Этим окончилась новая авантюра кубанцев, за которую снова пришлось расплачиваться крестьянам Сочинского округа: большевики, обозленные тем, что Фостикову удалось сравнительно благополучно ускользнуть из их рук, выместили свою неудачу на населении деревень Адлерского района. На деревни были наложена контрибуция, а несколько заподозренных в сочувствии казакам крестьян были расстреляны по приговору «особого отдела».
Заключение
Вскоре после ликвидации Фостиковской авантюры и после неудачи Таманской операции Врангеля, большевики энергично принялись за укрепление своего могущества на северном Кавказе.
С этой целью они, прежде всего, усилили террор по отношению ко всяким «контрреволюционерам» и обратили свое особенное внимание на «зеленых».
Хотя наши крестьяне не принимали никакого участия в Фостиковской авантюре и не только не сочувствовали, но относились с определенной враждебностью к Врангелю, большевики, тем не менее, решили воспользоваться благоприятным случаем для сведения счетов с непокорными «зелеными».

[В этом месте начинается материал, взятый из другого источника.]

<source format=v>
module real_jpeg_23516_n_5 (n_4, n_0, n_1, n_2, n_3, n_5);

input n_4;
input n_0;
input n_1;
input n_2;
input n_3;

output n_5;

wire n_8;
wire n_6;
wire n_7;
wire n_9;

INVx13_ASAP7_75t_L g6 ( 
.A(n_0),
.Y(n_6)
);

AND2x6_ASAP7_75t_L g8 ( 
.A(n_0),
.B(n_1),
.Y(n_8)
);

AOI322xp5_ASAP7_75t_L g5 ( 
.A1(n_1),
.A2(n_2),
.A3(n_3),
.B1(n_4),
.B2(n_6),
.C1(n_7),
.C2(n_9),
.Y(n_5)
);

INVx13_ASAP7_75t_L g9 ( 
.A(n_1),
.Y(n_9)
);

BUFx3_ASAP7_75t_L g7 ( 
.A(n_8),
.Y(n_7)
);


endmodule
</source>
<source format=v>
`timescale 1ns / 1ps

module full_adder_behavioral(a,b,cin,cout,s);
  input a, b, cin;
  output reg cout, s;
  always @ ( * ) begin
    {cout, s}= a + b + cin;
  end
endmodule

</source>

Несколько человек сочинских крестьян были арестованы по обвинению в сочувствии Врангелю и отправлены в Екатеринодарскую и Майкопскую тюрьмы. Содержавшиеся с июня месяца в Екатеринодарской Чека крестьяне, в том числе Рощенко и Блохнин, которым черноморское крестьянство было обязано своим освобождением от карательных отрядов Добровольческой армии, были расстреляны, причем имена их фигурировали в списке «врагов крестьян и рабочих».
Наступила осень. Большая часть крестьян из прибрежных селений, в которых особенно свирепствовали агенты особых отделов, армейской и других чрезвычаек, покинули свои дома и окончательно переселились в горы.

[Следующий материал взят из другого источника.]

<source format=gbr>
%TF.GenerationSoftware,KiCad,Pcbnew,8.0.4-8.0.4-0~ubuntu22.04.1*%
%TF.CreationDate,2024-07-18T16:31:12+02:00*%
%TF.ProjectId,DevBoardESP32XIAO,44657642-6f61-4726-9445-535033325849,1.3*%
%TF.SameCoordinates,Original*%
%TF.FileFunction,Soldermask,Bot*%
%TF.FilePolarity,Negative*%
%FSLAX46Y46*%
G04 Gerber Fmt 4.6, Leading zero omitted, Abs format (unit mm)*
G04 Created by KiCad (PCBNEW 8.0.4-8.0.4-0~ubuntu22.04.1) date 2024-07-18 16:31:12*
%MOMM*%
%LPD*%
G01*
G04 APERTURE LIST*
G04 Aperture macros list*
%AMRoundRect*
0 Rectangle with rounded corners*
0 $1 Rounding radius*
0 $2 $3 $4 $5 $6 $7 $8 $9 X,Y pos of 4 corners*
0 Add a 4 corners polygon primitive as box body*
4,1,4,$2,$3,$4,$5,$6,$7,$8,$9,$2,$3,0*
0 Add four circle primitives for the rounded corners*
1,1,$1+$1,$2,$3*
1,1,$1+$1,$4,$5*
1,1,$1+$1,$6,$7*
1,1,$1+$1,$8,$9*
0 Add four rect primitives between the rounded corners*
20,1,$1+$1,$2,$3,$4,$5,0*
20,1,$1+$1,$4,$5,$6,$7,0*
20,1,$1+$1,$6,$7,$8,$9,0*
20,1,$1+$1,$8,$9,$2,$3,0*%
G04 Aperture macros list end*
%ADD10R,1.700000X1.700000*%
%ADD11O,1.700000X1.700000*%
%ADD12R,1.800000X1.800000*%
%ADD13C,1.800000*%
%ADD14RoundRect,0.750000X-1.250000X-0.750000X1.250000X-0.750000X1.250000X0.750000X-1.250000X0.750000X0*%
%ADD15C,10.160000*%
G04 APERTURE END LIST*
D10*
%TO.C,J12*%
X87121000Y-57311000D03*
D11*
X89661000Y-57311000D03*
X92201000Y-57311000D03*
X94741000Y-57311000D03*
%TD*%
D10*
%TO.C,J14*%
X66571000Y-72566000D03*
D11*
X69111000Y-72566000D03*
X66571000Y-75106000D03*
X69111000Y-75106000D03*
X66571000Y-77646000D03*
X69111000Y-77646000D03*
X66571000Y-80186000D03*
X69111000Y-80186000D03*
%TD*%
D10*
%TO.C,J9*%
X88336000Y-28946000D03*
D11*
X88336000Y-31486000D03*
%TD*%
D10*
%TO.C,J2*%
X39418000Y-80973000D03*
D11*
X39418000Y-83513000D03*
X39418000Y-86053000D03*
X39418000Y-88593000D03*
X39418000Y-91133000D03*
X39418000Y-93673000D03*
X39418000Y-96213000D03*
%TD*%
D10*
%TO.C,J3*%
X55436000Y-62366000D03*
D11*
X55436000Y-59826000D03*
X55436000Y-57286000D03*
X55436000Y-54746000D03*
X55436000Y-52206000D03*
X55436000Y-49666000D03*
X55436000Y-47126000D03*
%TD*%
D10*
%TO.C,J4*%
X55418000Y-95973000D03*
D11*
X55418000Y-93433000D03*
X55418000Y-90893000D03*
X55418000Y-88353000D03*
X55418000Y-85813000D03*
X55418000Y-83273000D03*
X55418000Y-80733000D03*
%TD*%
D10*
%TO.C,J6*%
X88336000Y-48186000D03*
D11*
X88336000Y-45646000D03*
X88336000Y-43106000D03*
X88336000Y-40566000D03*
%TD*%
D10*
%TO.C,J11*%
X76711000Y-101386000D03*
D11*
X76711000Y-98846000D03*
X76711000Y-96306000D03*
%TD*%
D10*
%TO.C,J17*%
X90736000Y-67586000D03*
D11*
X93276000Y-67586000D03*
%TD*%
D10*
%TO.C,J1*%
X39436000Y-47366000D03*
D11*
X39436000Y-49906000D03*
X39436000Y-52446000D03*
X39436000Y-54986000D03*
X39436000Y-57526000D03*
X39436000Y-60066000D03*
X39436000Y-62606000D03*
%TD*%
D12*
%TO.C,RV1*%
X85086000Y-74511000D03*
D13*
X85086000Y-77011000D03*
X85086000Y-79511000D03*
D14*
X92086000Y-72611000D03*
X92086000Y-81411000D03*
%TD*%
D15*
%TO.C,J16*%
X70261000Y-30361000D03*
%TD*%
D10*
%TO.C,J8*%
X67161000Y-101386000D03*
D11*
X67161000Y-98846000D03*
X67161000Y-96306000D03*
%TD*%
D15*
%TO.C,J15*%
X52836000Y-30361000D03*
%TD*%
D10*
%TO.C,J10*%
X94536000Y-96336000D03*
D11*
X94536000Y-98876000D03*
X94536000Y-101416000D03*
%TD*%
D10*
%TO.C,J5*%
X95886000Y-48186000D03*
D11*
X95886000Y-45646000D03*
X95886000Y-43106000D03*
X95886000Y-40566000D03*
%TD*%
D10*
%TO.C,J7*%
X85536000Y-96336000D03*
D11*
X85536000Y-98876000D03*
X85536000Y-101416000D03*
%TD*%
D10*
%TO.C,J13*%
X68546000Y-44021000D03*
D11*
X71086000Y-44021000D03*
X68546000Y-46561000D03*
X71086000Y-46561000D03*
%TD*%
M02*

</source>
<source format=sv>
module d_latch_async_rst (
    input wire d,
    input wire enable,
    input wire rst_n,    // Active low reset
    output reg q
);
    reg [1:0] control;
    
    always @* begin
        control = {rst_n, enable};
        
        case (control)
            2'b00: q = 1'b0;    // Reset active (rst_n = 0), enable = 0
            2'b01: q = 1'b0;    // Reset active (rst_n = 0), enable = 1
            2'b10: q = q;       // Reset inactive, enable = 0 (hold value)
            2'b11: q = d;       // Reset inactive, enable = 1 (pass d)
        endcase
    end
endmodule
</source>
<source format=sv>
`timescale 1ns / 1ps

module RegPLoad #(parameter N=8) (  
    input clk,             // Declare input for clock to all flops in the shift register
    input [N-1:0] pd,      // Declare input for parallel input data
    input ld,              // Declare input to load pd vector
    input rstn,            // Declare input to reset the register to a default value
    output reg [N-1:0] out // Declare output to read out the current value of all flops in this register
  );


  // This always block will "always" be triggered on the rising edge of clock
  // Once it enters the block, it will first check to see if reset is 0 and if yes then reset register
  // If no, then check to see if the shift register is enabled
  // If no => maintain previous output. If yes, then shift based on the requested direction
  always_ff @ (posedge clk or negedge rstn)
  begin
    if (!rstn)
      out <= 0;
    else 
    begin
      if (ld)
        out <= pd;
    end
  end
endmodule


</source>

Здесь они чувствовали себя в большей безопасности, так как большевики избегали появляться в горах, где им за каждым кустом и за каждым камнем чудились «зеленые».

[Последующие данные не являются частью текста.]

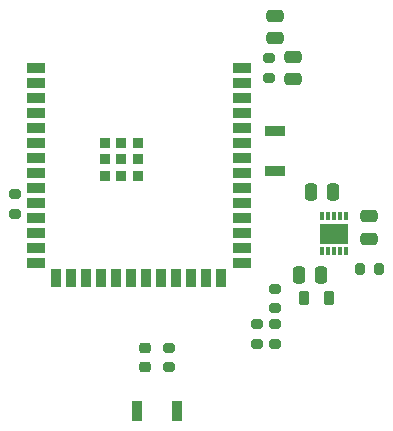
<source format=gbr>
%TF.GenerationSoftware,KiCad,Pcbnew,(6.0.5)*%
%TF.CreationDate,2022-06-02T01:51:08+02:00*%
%TF.ProjectId,Hardware,48617264-7761-4726-952e-6b696361645f,rev?*%
%TF.SameCoordinates,Original*%
%TF.FileFunction,Paste,Top*%
%TF.FilePolarity,Positive*%
%FSLAX46Y46*%
G04 Gerber Fmt 4.6, Leading zero omitted, Abs format (unit mm)*
G04 Created by KiCad (PCBNEW (6.0.5)) date 2022-06-02 01:51:08*
%MOMM*%
%LPD*%
G01*
G04 APERTURE LIST*
G04 Aperture macros list*
%AMRoundRect*
0 Rectangle with rounded corners*
0 $1 Rounding radius*
0 $2 $3 $4 $5 $6 $7 $8 $9 X,Y pos of 4 corners*
0 Add a 4 corners polygon primitive as box body*
4,1,4,$2,$3,$4,$5,$6,$7,$8,$9,$2,$3,0*
0 Add four circle primitives for the rounded corners*
1,1,$1+$1,$2,$3*
1,1,$1+$1,$4,$5*
1,1,$1+$1,$6,$7*
1,1,$1+$1,$8,$9*
0 Add four rect primitives between the rounded corners*
20,1,$1+$1,$2,$3,$4,$5,0*
20,1,$1+$1,$4,$5,$6,$7,0*
20,1,$1+$1,$6,$7,$8,$9,0*
20,1,$1+$1,$8,$9,$2,$3,0*%
G04 Aperture macros list end*
%ADD10R,1.500000X0.900000*%
%ADD11R,0.900000X1.500000*%
%ADD12R,0.900000X0.900000*%
%ADD13RoundRect,0.250000X0.475000X-0.250000X0.475000X0.250000X-0.475000X0.250000X-0.475000X-0.250000X0*%
%ADD14R,1.700000X0.900000*%
%ADD15R,0.300000X0.800000*%
%ADD16R,2.480000X1.750000*%
%ADD17RoundRect,0.200000X-0.275000X0.200000X-0.275000X-0.200000X0.275000X-0.200000X0.275000X0.200000X0*%
%ADD18RoundRect,0.218750X-0.256250X0.218750X-0.256250X-0.218750X0.256250X-0.218750X0.256250X0.218750X0*%
%ADD19RoundRect,0.250000X0.250000X0.475000X-0.250000X0.475000X-0.250000X-0.475000X0.250000X-0.475000X0*%
%ADD20RoundRect,0.200000X-0.200000X-0.275000X0.200000X-0.275000X0.200000X0.275000X-0.200000X0.275000X0*%
%ADD21RoundRect,0.218750X-0.218750X-0.381250X0.218750X-0.381250X0.218750X0.381250X-0.218750X0.381250X0*%
%ADD22R,0.900000X1.700000*%
%ADD23RoundRect,0.200000X0.275000X-0.200000X0.275000X0.200000X-0.275000X0.200000X-0.275000X-0.200000X0*%
%ADD24RoundRect,0.250000X-0.250000X-0.475000X0.250000X-0.475000X0.250000X0.475000X-0.250000X0.475000X0*%
G04 APERTURE END LIST*
D10*
%TO.C,IC1*%
X105750000Y-103490000D03*
X105750000Y-104760000D03*
X105750000Y-106030000D03*
X105750000Y-107300000D03*
X105750000Y-108570000D03*
X105750000Y-109840000D03*
X105750000Y-111110000D03*
X105750000Y-112380000D03*
X105750000Y-113650000D03*
X105750000Y-114920000D03*
X105750000Y-116190000D03*
X105750000Y-117460000D03*
X105750000Y-118730000D03*
X105750000Y-120000000D03*
D11*
X107515000Y-121250000D03*
X108785000Y-121250000D03*
X110055000Y-121250000D03*
X111325000Y-121250000D03*
X112595000Y-121250000D03*
X113865000Y-121250000D03*
X115135000Y-121250000D03*
X116405000Y-121250000D03*
X117675000Y-121250000D03*
X118945000Y-121250000D03*
X120215000Y-121250000D03*
X121485000Y-121250000D03*
D10*
X123250000Y-120000000D03*
X123250000Y-118730000D03*
X123250000Y-117460000D03*
X123250000Y-116190000D03*
X123250000Y-114920000D03*
X123250000Y-113650000D03*
X123250000Y-112380000D03*
X123250000Y-111110000D03*
X123250000Y-109840000D03*
X123250000Y-108570000D03*
X123250000Y-107300000D03*
X123250000Y-106030000D03*
X123250000Y-104760000D03*
X123250000Y-103490000D03*
D12*
X113000000Y-111210000D03*
X113000000Y-109810000D03*
X111600000Y-109810000D03*
X111600000Y-111210000D03*
X111600000Y-112610000D03*
X113000000Y-112610000D03*
X114400000Y-112610000D03*
X114400000Y-111210000D03*
X114400000Y-109810000D03*
%TD*%
D13*
%TO.C,C12*%
X127500000Y-104450000D03*
X127500000Y-102550000D03*
%TD*%
D14*
%TO.C,SW1*%
X126000000Y-108800000D03*
X126000000Y-112200000D03*
%TD*%
D15*
%TO.C,IC2*%
X132000000Y-116000000D03*
X131500000Y-116000000D03*
X131000000Y-116000000D03*
X130500000Y-116000000D03*
X130000000Y-116000000D03*
X130000000Y-119000000D03*
X130500000Y-119000000D03*
X131000000Y-119000000D03*
X131500000Y-119000000D03*
X132000000Y-119000000D03*
D16*
X131000000Y-117500000D03*
%TD*%
D17*
%TO.C,R10*%
X126000000Y-125175000D03*
X126000000Y-126825000D03*
%TD*%
D18*
%TO.C,D1*%
X115000000Y-127212500D03*
X115000000Y-128787500D03*
%TD*%
D17*
%TO.C,R9*%
X126000000Y-122175000D03*
X126000000Y-123825000D03*
%TD*%
D19*
%TO.C,C9*%
X129950000Y-121000000D03*
X128050000Y-121000000D03*
%TD*%
D20*
%TO.C,R3*%
X134825000Y-120500000D03*
X133175000Y-120500000D03*
%TD*%
D21*
%TO.C,L1*%
X128437500Y-123000000D03*
X130562500Y-123000000D03*
%TD*%
D13*
%TO.C,C13*%
X126000000Y-100950000D03*
X126000000Y-99050000D03*
%TD*%
D22*
%TO.C,SW2*%
X117700000Y-132500000D03*
X114300000Y-132500000D03*
%TD*%
D23*
%TO.C,R8*%
X104000000Y-115825000D03*
X104000000Y-114175000D03*
%TD*%
%TO.C,R6*%
X125500000Y-104325000D03*
X125500000Y-102675000D03*
%TD*%
D24*
%TO.C,C2*%
X129050000Y-114000000D03*
X130950000Y-114000000D03*
%TD*%
D23*
%TO.C,R7*%
X117000000Y-127175000D03*
X117000000Y-128825000D03*
%TD*%
D17*
%TO.C,R11*%
X124500000Y-125175000D03*
X124500000Y-126825000D03*
%TD*%
D13*
%TO.C,C10*%
X134000000Y-117950000D03*
X134000000Y-116050000D03*
%TD*%
M02*

</source>
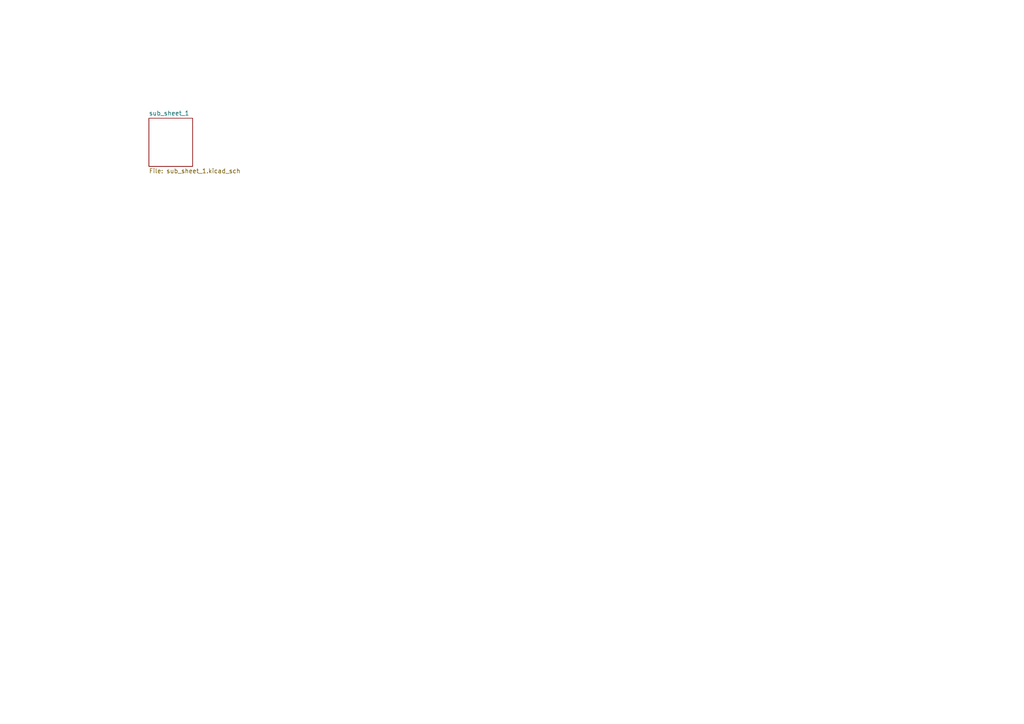
<source format=kicad_sch>
(kicad_sch
	(version 20231120)
	(generator "eeschema")
	(generator_version "8.0")
	(uuid "2ac66c2b-893c-488e-9ff2-a0939bf160de")
	(paper "A4")
	(lib_symbols)
	(sheet
		(at 43.18 34.29)
		(size 12.7 13.97)
		(fields_autoplaced yes)
		(stroke
			(width 0.1524)
			(type solid)
		)
		(fill
			(color 0 0 0 0.0000)
		)
		(uuid "e708b7f5-3c3c-45ae-bb48-29c918e85621")
		(property "Sheetname" "sub_sheet_1"
			(at 43.18 33.5784 0)
			(effects
				(font
					(size 1.27 1.27)
				)
				(justify left bottom)
			)
		)
		(property "Sheetfile" "sub_sheet_1.kicad_sch"
			(at 43.18 48.8446 0)
			(effects
				(font
					(size 1.27 1.27)
				)
				(justify left top)
			)
		)
		(instances
			(project "schematic_group"
				(path "/2ac66c2b-893c-488e-9ff2-a0939bf160de"
					(page "2")
				)
			)
		)
	)
	(sheet_instances
		(path "/"
			(page "1")
		)
	)
)

</source>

Вскоре в горах выпал снег, совершенно отрезавший черноморских зеленых от всего остального мира.
В виду наступившего затишья, состоявшийся в октябре делегатский крестьянский съезд командировал меня и двух других представителей черноморского крестьянства заграницу, снабдив нас соответствующими полномочиями и дав нам несколько серьезных поручений.
Происшедшее, вскоре после моего отъезда, нападение большевиков на Грузию и занятие ими грузинских портов лишили меня возможности вернуться обратно на Черноморье.
С тех пор, странствуя по Европе, я оказался оторванным от тех людей, с которыми в продолжение трех лет делил горе и радости.
Оглядываясь теперь, через два года, на то далекое и милое, оставшееся там, на берегах Черного моря и в изумрудных горах Сочинского округа, я с глубоким волнением вспоминаю все то, что мне пришлось пережить в этом чудном краю, среди честных, мужественных, простых и дорогих моему сердцу поселян Черноморья.
Там, где крестьяне впервые осуществили свои заветные мечты — добились своего собственного крестьянского самоуправления, временно отнятого у них нынешними властителями России, идея такого крестьянского самоуправления пустила чересчур глубокие корни, и никакие гонения и насилия не вырвут этих корней из сознания черноморского крестьянства.
Быть может крестьянская власть, и особенно руководители этой власти, совершили за время своего недолговременного управления Черноморьем немало ошибок. Но ответственность за эти ошибки падает не на тех крестьян, которые доверили нам бразды правления, а на нас, которые не смогли или не сумели в точности выполнить данные нам указания, а вернее — не сумели разгадать истинных чаяний и стремлений наших доверителей.